Les syndicats du secteur public ont également demandé au gouvernement de garder les négociations brèves dans l’espoir de parvenir à un accord d’ici mai 2010. Dans le meilleur des mondes, cela pourrait être tout à fait possible si le gouvernement reconnaissait simplement la réalité de la détérioration des conditions des travailleurs du secteur public, qui sont à la traîne par rapport au salaire moyen au Québec, et acceptait la principale revendication des syndicats, soit une augmentation de 11,25 % sur 3 ans, faute de quoi le gouvernement sera vraisemblablement aux prises avec le mécontentement du front commun, voire la grève.
Cependant, même dans une période de croissance, il est très peu probable que le gouvernement des patrons ne fasse de concessions sans combat. Dans le contexte de la pire crise du capitalisme depuis la grande dépression, c’est comme s’attendre à ce qu’un tigre affamé devienne végétarien.

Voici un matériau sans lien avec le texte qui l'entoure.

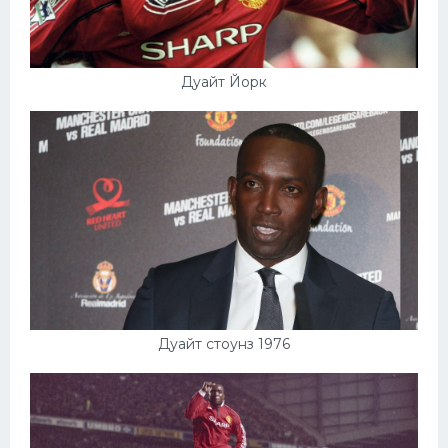
Дуайт Йорк
Дуайт стоунз 1976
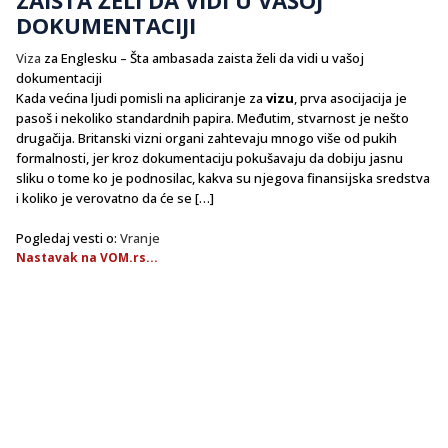
DOKUMENTACIJI
Viza
za Englesku – Šta ambasada zaista želi da vidi u vašoj
dokumentaciji
Kada većina ljudi pomisli na apliciranje za
vizu
, prva asocijacija je
pasoš i nekoliko standardnih papira. Međutim, stvarnost je nešto
drugačija. Britanski vizni organi zahtevaju mnogo više od pukih
formalnosti, jer kroz dokumentaciju pokušavaju da dobiju jasnu
sliku o tome ko je podnosilac, kakva su njegova finansijska sredstva
i koliko je verovatno da će se […]
Pogledaj vesti o:
Vranje
Nastavak na VOM.rs...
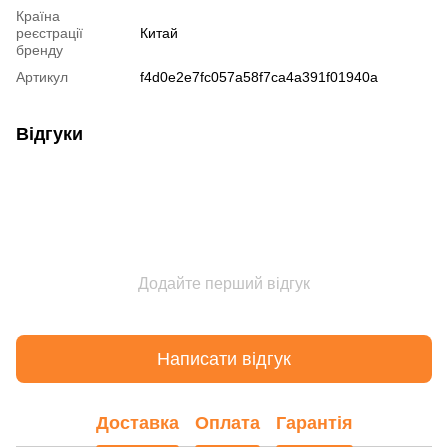
Країна
реєстрації
Китай
бренду
Артикул
f4d0e2e7fc057a58f7ca4a391f01940a
Відгуки
Додайте перший відгук
Написати відгук
Доставка
Оплата
Гарантія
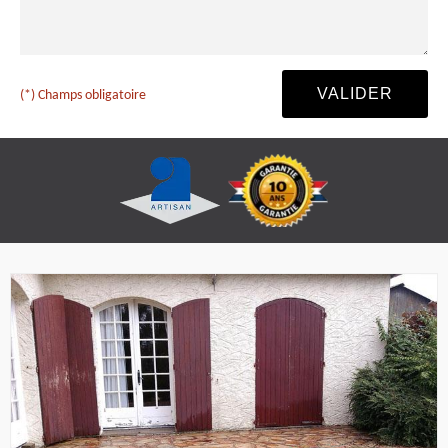
(*) Champs obligatoire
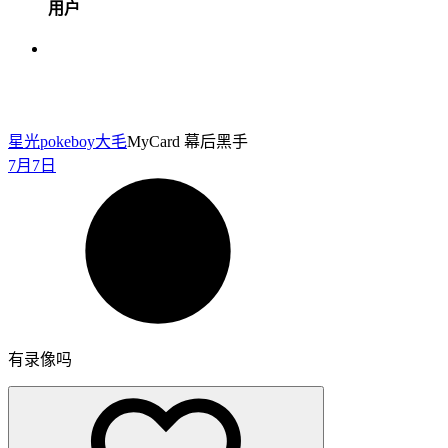
用户
星光pokeboy
大毛
MyCard 幕后黑手
7月7日
有录像吗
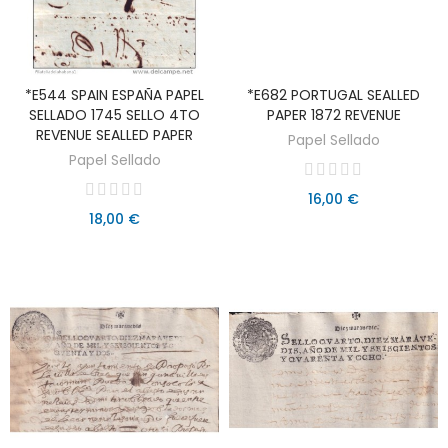
*E544 SPAIN ESPAÑA PAPEL
*E682 PORTUGAL SEALLED
AÑADIR AL CARRITO
AÑADIR AL CARRITO
SELLADO 1745 SELLO 4TO
PAPER 1872 REVENUE
REVENUE SEALLED PAPER
Papel Sellado
Papel Sellado
16,00 €
18,00 €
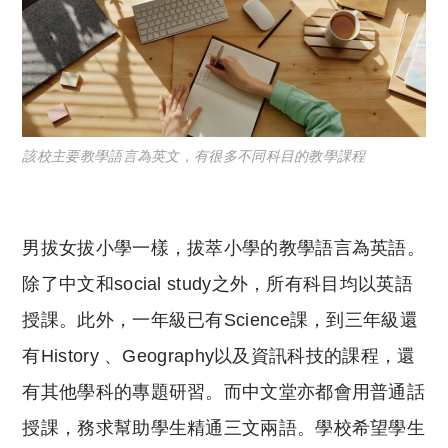
該校主要教學語言為英文，有很多不同科目的教學課程
男拔女拔小學一樣，拔萃小學的教學語言為英語。
除了中文和social study之外，所有科目均以英語
授課。此外，一年級已有Science課，
到三年級還
有History 、Geography以及資訊科技的課程，還
有其他學科的專題研習。而中文堂亦都會用普通話
授課，務求幫助學生精通三文兩語。學校希望學生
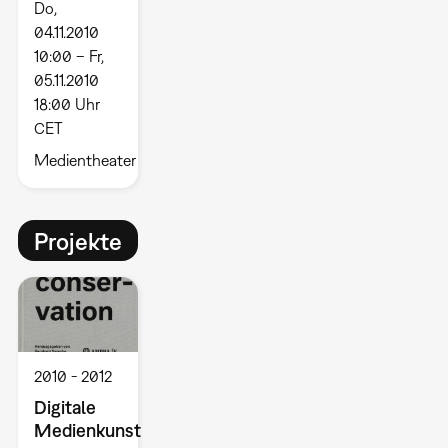
Do,
04.11.2010
10:00 – Fr,
05.11.2010
18:00 Uhr
CET
Medientheater
Projekte
2010
2012
Digitale
Medienkunst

En 2003, 90 % des unités syndicales FTQ ont voté en faveur d’une grève générale si le gouvernement ne négociait pas de bonne foi. À la CSN, c’est une histoire similaire, avec un mandat clair de ses membres. Le gouvernement a bel et bien perdu leur confiance et pourtant, aucun syndicat n’est entré en grève. Les travailleurs ne peuvent pas abandonner sans se battre une nouvelle fois.
La grève générale du front commun de 1972 devrait servir d’inspiration et d’exemple pour les travailleurs impliqués dans cette lutte. Le gouvernement de Robert Bourassa a voulu diviser les travailleurs et les tourner les uns contre les autres, mais les travailleurs ont insisté sur l’unité dans leurs négociations et leur grève.
La grève, qui commença par la question des salaires, des heures et des conditions de travail, prit rapidement un élan imprévu. Elle s’est étendue au-delà du secteur public et a allumé les frustrations accumulées de centaines de milliers de travailleurs québécois, syndiqués et non syndiqués, qui sont sortis à la rue en appui aux travailleurs confrontés à une répression féroce ainsi que pour leurs propres revendications. L’arrestation des trois dirigeants syndicaux et l’assassinat par la police de jeunes lors de manifestations ont rendu furieux les travailleurs et ont donné à la grève des proportions semi-révolutionnaires. La société tout entière s’est soudainement mobilisée et le gouvernement a été tenu en suspension dans l’air.
Si le gouvernement ose utiliser des tactiques coup-de-poing contre les ouvriers dans ces négociations une fois encore, il pourrait faire face à un retour de bâton avec un potentiel similaire. Malgré les appels du ministre du Trésor aux travailleurs à « faire preuve de réalisme dans cette crise », 475 000 des 540 000 travailleurs de l’État se sont ralliés contre le gouvernement, et leurs demandes pourraient facilement faire résonance avec la colère du reste de la population. C’est le gouvernement qui devra « être réaliste ». Les chances sont contre lui, et il ne devrait pas épuiser la patience des travailleurs. Si les travailleurs décident de bouger, ils pourraient mettre le gouvernement à genoux.